(Text block):
---------------

Purpose: Count unique storage accounts by SFTP enabled status.
Why Useful: It provides a quick view of managed file transfer surface area.
Benefit: Teams can manage secure transfer governance more effectively.

// This query counts the number of unique storage accounts that have firewall settings allowing all networks in the past hour.

blobmonitor_CL
| where TimeGenerated > ago(1h)
| where FirewallSettings == "all networks allowed"
| summarize StorageAccounts=dcount(StorageAccount) by NetSecPerimeter=NetworkSecurityPerimeterProvisioningState

Purpose: Count accounts allowing all networks and group by perimeter provisioning state.
Why Useful: It identifies potentially overexposed firewall configurations.
Benefit: Teams can reduce network risk by tightening open access settings.

---------------

(Listed records):
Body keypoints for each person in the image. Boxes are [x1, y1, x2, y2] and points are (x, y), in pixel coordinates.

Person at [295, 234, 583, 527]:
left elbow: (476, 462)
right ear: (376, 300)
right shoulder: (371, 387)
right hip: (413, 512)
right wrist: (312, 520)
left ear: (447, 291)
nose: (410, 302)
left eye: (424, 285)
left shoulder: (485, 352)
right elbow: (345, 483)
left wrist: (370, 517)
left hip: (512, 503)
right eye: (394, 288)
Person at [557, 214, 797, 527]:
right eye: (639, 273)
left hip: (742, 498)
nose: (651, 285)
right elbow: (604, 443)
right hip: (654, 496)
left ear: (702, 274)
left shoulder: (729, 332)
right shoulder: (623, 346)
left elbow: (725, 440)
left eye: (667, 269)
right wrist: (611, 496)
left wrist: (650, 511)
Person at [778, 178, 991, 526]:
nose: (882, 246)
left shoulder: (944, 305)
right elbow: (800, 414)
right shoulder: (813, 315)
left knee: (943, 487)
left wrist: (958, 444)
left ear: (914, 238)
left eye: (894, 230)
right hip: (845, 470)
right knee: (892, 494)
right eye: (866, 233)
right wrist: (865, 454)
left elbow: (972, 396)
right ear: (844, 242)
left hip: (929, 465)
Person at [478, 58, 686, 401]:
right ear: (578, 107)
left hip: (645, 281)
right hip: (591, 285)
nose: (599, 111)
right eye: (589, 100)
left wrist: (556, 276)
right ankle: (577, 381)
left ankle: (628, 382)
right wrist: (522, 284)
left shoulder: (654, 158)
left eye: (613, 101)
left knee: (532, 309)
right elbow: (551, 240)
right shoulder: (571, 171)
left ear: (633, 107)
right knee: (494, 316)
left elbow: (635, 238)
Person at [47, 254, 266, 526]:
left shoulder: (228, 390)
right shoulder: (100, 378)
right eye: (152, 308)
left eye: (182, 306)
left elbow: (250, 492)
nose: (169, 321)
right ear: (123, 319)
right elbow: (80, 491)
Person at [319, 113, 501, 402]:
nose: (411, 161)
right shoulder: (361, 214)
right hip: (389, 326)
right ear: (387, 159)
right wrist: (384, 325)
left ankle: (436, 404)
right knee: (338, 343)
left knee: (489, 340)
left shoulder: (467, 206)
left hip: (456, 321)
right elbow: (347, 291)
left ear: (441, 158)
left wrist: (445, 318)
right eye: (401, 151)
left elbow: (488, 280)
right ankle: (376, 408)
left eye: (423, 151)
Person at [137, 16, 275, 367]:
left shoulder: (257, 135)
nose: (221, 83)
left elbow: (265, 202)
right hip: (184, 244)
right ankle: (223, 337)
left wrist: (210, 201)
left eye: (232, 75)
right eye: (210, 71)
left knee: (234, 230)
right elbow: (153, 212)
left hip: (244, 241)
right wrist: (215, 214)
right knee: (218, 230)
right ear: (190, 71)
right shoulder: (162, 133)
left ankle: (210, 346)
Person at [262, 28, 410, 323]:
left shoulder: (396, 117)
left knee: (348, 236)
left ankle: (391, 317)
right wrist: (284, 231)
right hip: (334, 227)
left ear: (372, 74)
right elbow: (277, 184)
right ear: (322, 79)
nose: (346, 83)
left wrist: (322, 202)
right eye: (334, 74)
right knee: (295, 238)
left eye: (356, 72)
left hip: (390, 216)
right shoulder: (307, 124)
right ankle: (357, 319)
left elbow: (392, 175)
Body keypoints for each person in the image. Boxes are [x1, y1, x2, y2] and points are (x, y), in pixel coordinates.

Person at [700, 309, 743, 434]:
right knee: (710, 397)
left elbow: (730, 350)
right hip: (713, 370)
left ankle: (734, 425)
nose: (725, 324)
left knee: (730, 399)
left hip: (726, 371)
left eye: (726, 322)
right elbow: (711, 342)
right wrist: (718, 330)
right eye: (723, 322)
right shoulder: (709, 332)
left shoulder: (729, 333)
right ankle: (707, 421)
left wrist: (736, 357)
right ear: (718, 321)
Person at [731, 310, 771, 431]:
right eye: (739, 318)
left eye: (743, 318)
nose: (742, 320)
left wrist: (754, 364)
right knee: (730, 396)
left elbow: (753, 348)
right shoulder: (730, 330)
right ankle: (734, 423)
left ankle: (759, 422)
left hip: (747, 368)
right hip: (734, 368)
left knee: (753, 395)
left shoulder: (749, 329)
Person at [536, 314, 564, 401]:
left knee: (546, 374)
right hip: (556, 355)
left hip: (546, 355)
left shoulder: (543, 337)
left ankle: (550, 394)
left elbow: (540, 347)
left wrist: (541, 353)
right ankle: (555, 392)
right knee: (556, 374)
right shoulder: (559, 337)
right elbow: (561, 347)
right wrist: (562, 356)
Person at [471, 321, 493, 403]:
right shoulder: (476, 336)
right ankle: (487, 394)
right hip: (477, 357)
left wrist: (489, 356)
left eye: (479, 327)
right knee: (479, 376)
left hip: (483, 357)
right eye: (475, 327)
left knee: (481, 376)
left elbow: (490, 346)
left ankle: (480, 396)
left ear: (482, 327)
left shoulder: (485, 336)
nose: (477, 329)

---------------

(Required action 1):
Check each statement below against the storage-account query text and mark it yes or no. Back each verdict with the deciding words from the text, quoted exactly.
(a) The firewall query limits its data to the past hour.
(b) The firewall query groups its count by SFTP enabled status.
(c) Tightening open access settings is presented as a way to reduce network risk.
(Required action 2): Write the next entry of the storage-account queries, picking up after their final sentence.

(Final answer 1):
(a) Yes: "where TimeGenerated > ago(1h)"
(b) No: "group by perimeter provisioning state"
(c) Yes: "Teams can reduce network risk by tightening open access settings."

(Final answer 2):
// This query counts the number of unique storage accounts grouped by normalized firewall settings in the past 24 hours. It normalizes various firewall setting descriptions into standardized categories for clearer analysis.

blobmonitor_CL
| where TimeGenerated > ago(24h)
| extend _norm = trim(" ", tolower(tostring(FirewallSettings)))
| extend FirewallNormalized = case(
        _norm == "all networks allowed",                     "Allow All",
        _norm == "disabled",                                 "Disabled Public Access",
        _norm == "selected virtual networks and ip addresses","Selected VNets",        
        _norm == "allowall",                                 "Allow All",
        _norm == "denyall",                                  "Disabled Public Access",
        _norm startswith "vnet",                             "Selected VNets",
        _norm startswith "ip",                               "Selected VNets",
        _norm == "",                                         "Unknown",
        "Other"
    )
| summarize dcount(StorageAccount) by FirewallNormalized

Purpose: Count unique storage accounts by normalized firewall settings.
Why Useful: It simplifies diverse firewall setting descriptions into consistent groups.
Benefit: Teams can more easily understand and act on firewall configuration patterns.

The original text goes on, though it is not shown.